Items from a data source

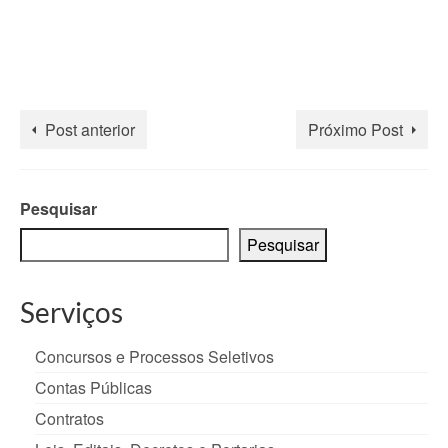
Post anterior
Próximo Post
Pesquisar
Pesquisar
Serviços
Concursos e Processos Seletivos
Contas Públicas
Contratos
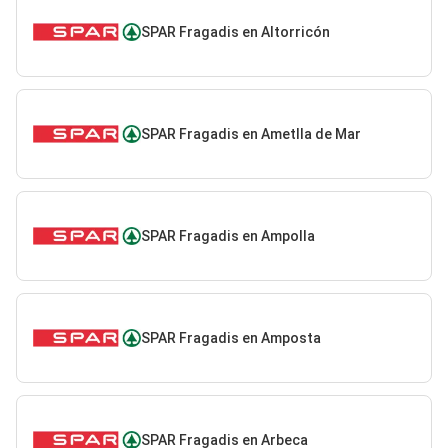
SPAR Fragadis en Altorricón
SPAR Fragadis en Ametlla de Mar
SPAR Fragadis en Ampolla
SPAR Fragadis en Amposta
SPAR Fragadis en Arbeca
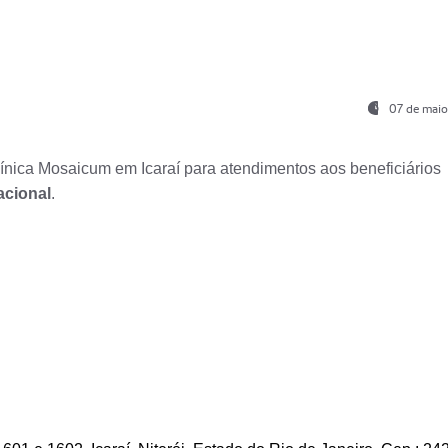
07 de maio
nica Mosaicum em Icaraí para atendimentos aos beneficiários
acional
.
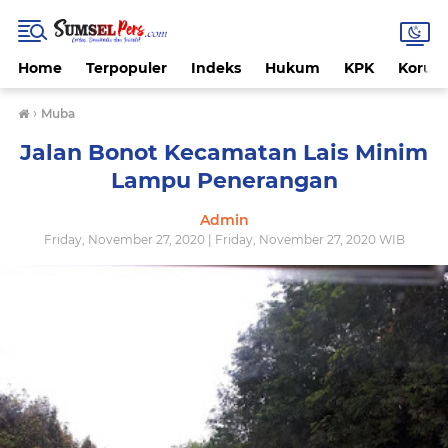
Home
Terpopuler
Indeks
Hukum
KPK
Korups
›
Muba
Jalan Bonot Kecamatan Lais Minim
Lampu Penerangan
Admin
Friday, November 27, 2020 | Friday, November 27, 2020 WIB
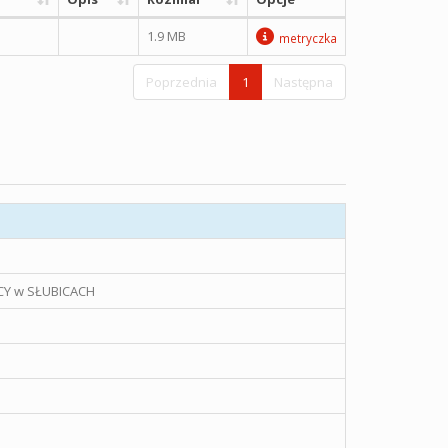
1.9 MB
metryczka
Poprzednia
1
Następna
Y w SŁUBICACH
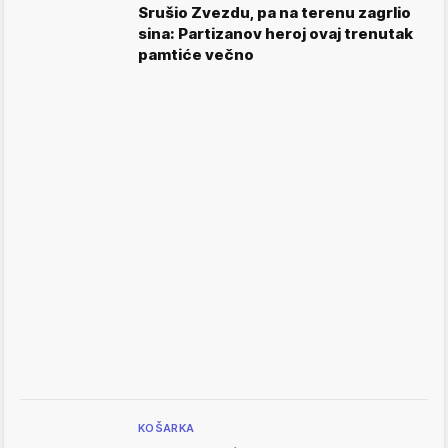
Srušio Zvezdu, pa na terenu zagrlio
sina: Partizanov heroj ovaj trenutak
pamtiće večno
KOŠARKA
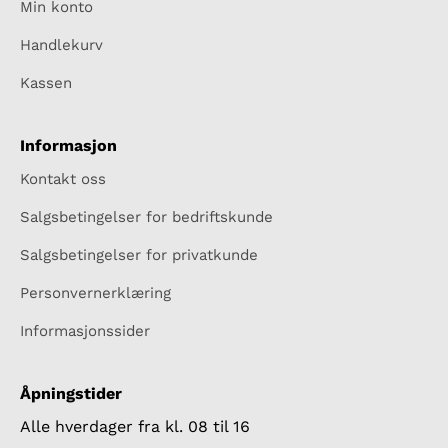
Min konto
Handlekurv
Kassen
Informasjon
Kontakt oss
Salgsbetingelser for bedriftskunde
Salgsbetingelser for privatkunde
Personvernerklæring
Informasjonssider
Åpningstider
Alle hverdager fra kl. 08 til 16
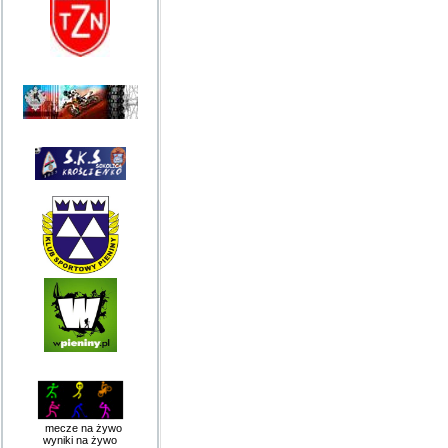
mecze na żywo
wyniki na żywo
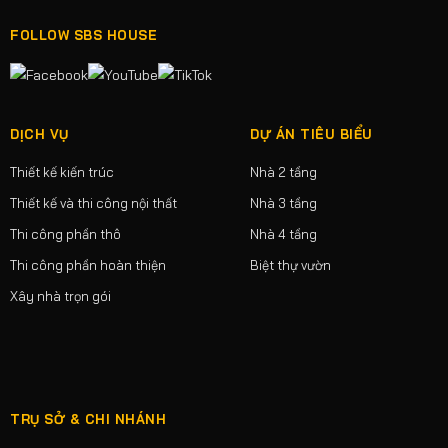
FOLLOW SBS HOUSE
DỊCH VỤ
DỰ ÁN TIÊU BIỂU
Thiết kế kiến trúc
Nhà 2 tầng
Thiết kế và thi công nội thất
Nhà 3 tầng
Thi công phần thô
Nhà 4 tầng
Thi công phần hoàn thiện
Biệt thự vườn
Xây nhà trọn gói
TRỤ SỞ & CHI NHÁNH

= Task item =
Could you copy exactly, and with no pictures, the lines above from the one containing "Informasjonssider" through the last line, both included?

= Response to the exercise =
Informasjonssider
Åpningstider
Alle hverdager fra kl. 08 til 16
mecze na żywo
wyniki na żywo
FOLLOW SBS HOUSE
DỊCH VỤ
DỰ ÁN TIÊU BIỂU
Thiết kế kiến trúc
Nhà 2 tầng
Thiết kế và thi công nội thất
Nhà 3 tầng
Thi công phần thô
Nhà 4 tầng
Thi công phần hoàn thiện
Biệt thự vườn
Xây nhà trọn gói
TRỤ SỞ & CHI NHÁNH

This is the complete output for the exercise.